– И что из того? – проговорил Студент сквозь зубы.

Он избегал смотреть на собеседника, глазел сквозь лобовое стекло на улицу, где ожесточенно дрались собаки, а два подвыпивших мужичка в телогрейках наблюдали за ними, показывая пальцами и весело смеясь.

– Солидность надо набирать. Слово «статус» слышал? Житуху обставлять соответственно заслугам, так сказать. Чем больше человек рискует, тем выше должно быть его положение.

– Что? Какое еще в нашем деле может быть положение?

– Например, овцы в стаде. Или пастуха. Как и у всех вокруг. Кто-то пасется, а кто-то им командует.

Татуированная рука опять легла ему на плечо. Она была не только тяжелой, но и горячей, как свежевылитый из стремных побрякушек слиток «рыжья». Неужели это его жар так нагрел кабину?!

– Вот ты сейчас работаешь один.
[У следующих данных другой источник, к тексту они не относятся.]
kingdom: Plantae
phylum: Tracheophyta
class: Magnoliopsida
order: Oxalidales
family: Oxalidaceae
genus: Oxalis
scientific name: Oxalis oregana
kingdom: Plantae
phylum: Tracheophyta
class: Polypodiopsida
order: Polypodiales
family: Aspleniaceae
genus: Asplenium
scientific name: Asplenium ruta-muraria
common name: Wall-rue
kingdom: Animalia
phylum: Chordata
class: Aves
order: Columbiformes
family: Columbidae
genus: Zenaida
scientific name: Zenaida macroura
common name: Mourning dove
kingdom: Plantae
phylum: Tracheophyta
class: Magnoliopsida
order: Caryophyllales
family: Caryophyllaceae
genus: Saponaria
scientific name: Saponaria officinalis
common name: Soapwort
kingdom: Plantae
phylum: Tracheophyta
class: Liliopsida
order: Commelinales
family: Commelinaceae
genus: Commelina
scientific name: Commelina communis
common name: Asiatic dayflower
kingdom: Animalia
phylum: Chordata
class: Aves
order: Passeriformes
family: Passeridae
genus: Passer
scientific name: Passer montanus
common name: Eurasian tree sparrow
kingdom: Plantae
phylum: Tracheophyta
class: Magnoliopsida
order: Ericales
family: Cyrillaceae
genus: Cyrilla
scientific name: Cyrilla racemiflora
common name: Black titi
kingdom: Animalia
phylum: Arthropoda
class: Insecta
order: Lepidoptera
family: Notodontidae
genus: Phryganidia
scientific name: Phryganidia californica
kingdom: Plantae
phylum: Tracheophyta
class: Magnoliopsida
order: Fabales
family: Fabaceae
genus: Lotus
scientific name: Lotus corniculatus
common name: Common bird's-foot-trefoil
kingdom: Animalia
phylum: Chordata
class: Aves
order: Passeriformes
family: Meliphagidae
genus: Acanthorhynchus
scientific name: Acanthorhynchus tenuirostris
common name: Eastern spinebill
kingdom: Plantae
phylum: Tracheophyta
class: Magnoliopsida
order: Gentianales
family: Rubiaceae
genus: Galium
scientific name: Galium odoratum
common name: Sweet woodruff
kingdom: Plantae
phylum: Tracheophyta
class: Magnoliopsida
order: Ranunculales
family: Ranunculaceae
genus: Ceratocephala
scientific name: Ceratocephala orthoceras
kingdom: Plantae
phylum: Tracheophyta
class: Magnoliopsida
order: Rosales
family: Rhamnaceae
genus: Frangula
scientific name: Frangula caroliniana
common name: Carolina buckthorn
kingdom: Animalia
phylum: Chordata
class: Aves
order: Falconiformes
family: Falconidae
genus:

Тюхаешься, как лошара, по всей стране. Там обломилось, здесь голяк, а там вообще засада. Как в том Ельце, помнишь?

Лютый развернул его лицом к себе. Похоже, ему это не стоило никаких усилий, и Студент понял, что точно так же, шутя, этот тип мог свернуть ему шею. Или вообще оторвать голову.

– Хорошо помнишь?

– Да.

Смуглое безгубое лицо идеально выбрито, широко расставленные рыбьи глаза смотрят в упор и в то же время куда-то мимо, сквозь. До Студента вдруг дошло, что Лютый настоящий урод, хотя, как это ни парадоксально, без явных признаков уродства.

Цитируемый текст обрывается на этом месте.